Le bateau se mit en marche. Julien n'était pas gai, mais il fut heureusement tiré de ses réflexions en voyant une chose qu'il n'avait jamais vue. Au moment où le bateau arriva devant un pont qui traversait le canal, on s'arrêta: le pont était en effet trop bas pour que le bateau pût passer dessous. Mais tout d'un coup, à un signal donné, le pont, qui était en fer, se mit lui-même en mouvement, et tournant comme le battant d'une porte, laissa passage au bateau.
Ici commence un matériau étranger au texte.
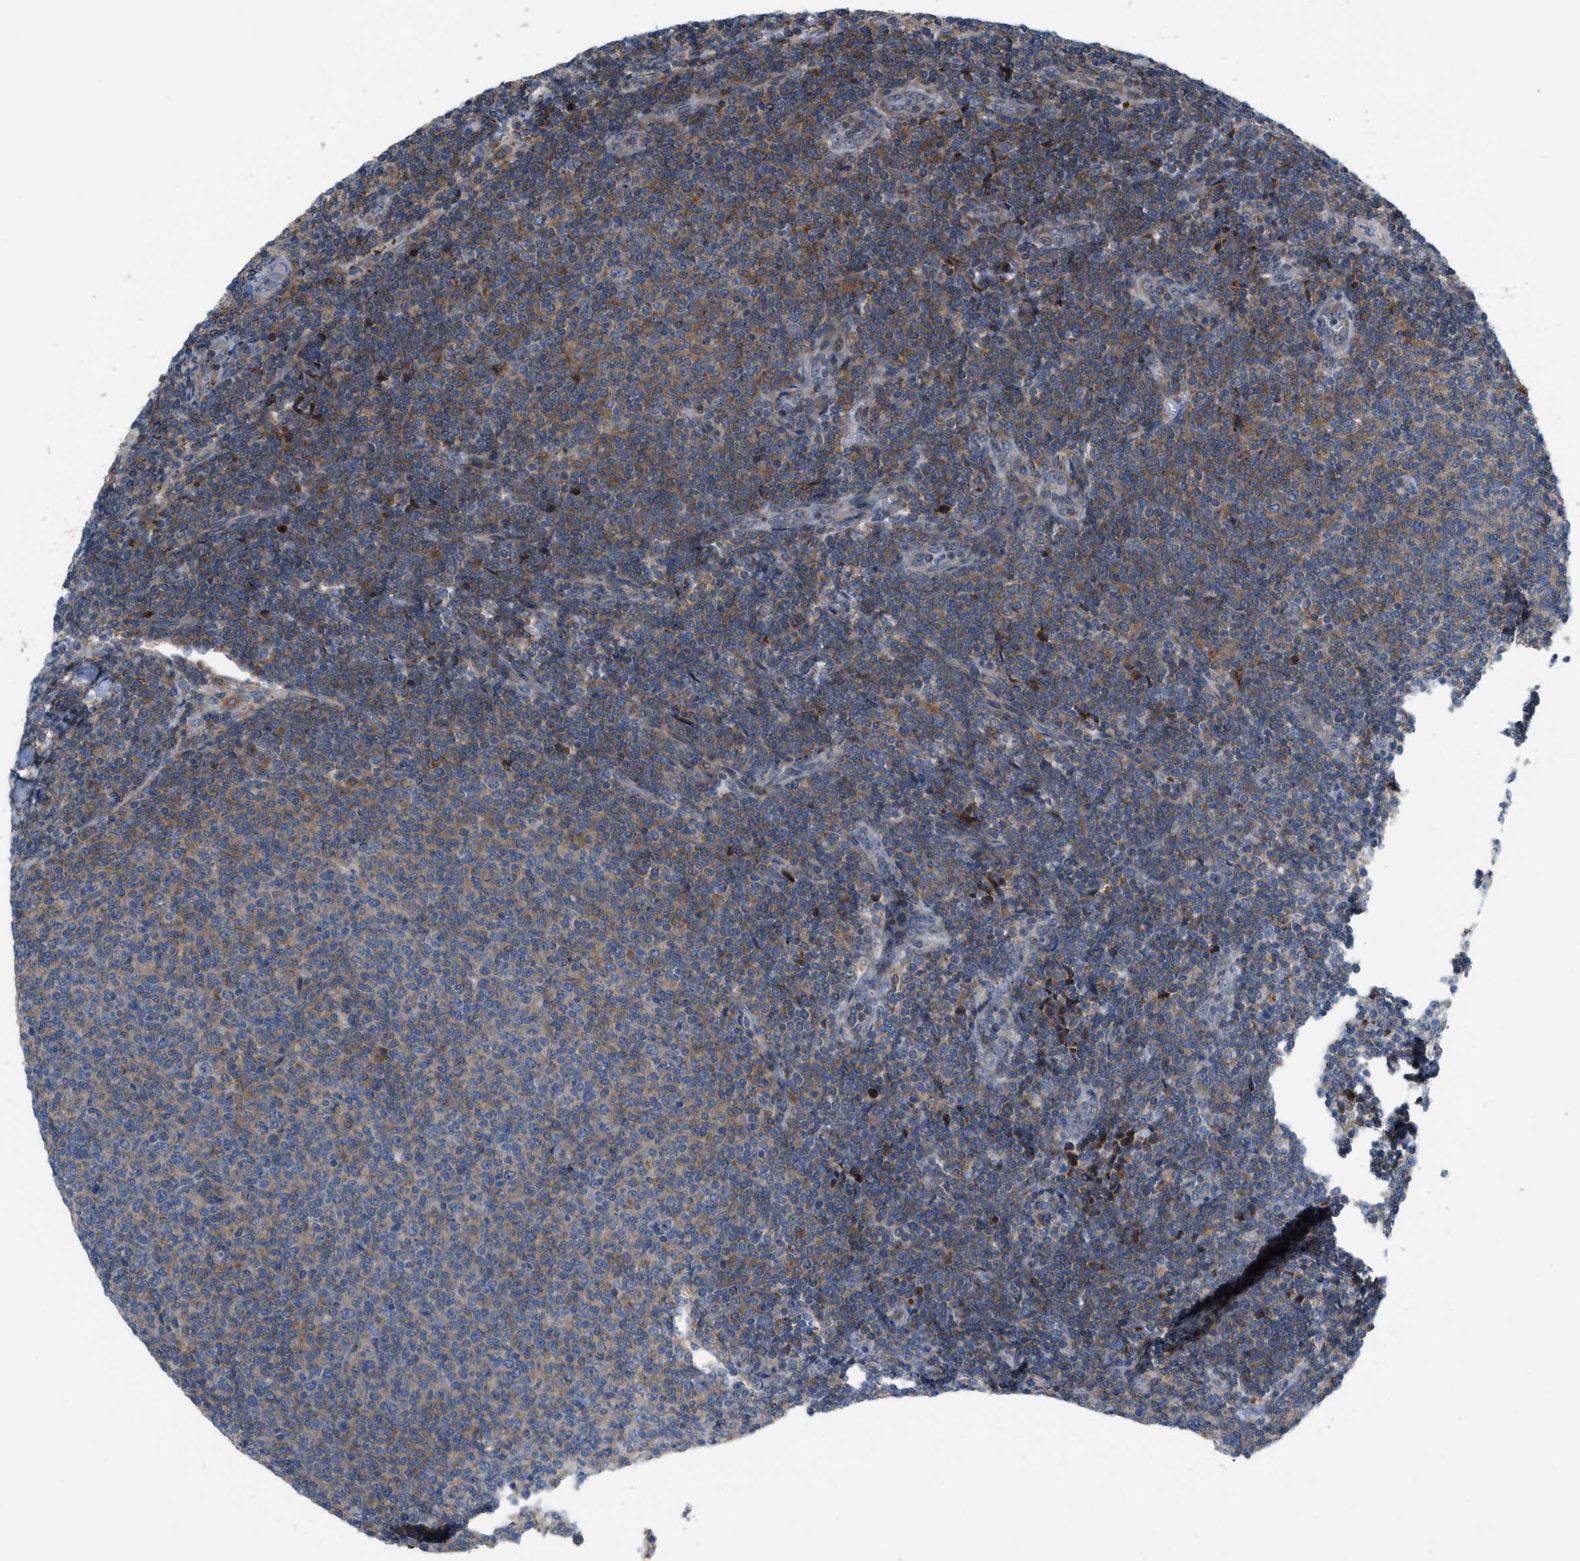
{"staining": {"intensity": "weak", "quantity": "25%-75%", "location": "cytoplasmic/membranous"}, "tissue": "lymphoma", "cell_type": "Tumor cells", "image_type": "cancer", "snomed": [{"axis": "morphology", "description": "Malignant lymphoma, non-Hodgkin's type, Low grade"}, {"axis": "topography", "description": "Lymph node"}], "caption": "Approximately 25%-75% of tumor cells in human lymphoma demonstrate weak cytoplasmic/membranous protein positivity as visualized by brown immunohistochemical staining.", "gene": "DIPK1A", "patient": {"sex": "male", "age": 66}}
Le Perpignan continua fièrement sa route.

Julien fut émerveillé. Il aurait bien voulu questionner quelqu'un, mais il n'osait pas: chacun était à son poste, fort occupé. André, appuyé sur une longue perche à crochets de fer qu'il plongeait dans l'eau et retirait tour à tour, poussait comme les autres le bateau, qui s'avançait ainsi lentement.

Julien prit alors le parti de réfléchir tout seul à ce qu'il voyait, puis de lire dans son livre.

Il ouvrit le chapitre sur les grands hommes du Languedoc.

—Tiens, dit-il, voici justement qu'il s'agit du canal du Midi, où nous sommes à cette heure.

Et il commença l'histoire de Riquet.

LXXXI.—Un grand ingénieur du Languedoc, Riquet.—Un grand navigateur, la Pérouse.

Celui qui accomplit une œuvre utile ne doit point se laisser décourager par la jalousie: tôt ou tard, on lui rendra justice.

I. Riquet naquit au commencement du dix-septième siècle, à Béziers. L'idée qui le préoccupa pendant toute sa vie fut celle d'établir un canal entre l'Océan et la Méditerranée, et d'unir ainsi les deux mers. Mais, entre l'Océan et la Méditerranée, on rencontre une chaîne de montagne qui s'élève comme une haute muraille: les Cévennes ou Montagnes-Noires. Comment faire franchir cette chaîne de montagnes par un canal? Tel était le problème que Riquet se posait depuis longtemps.